To do: Please set down only the lines between the line containing "Magdalena B" and the end of the records, inclusive, exactly as they stand.

————————

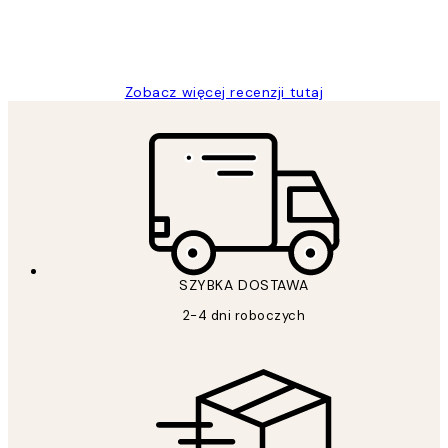
20 kwi
Magdalena B
Zobacz więcej recenzji tutaj
SZYBKA DOSTAWA
2-4 dni roboczych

————————

Output for this task:
Magdalena B
Zobacz więcej recenzji tutaj
SZYBKA DOSTAWA
2-4 dni roboczych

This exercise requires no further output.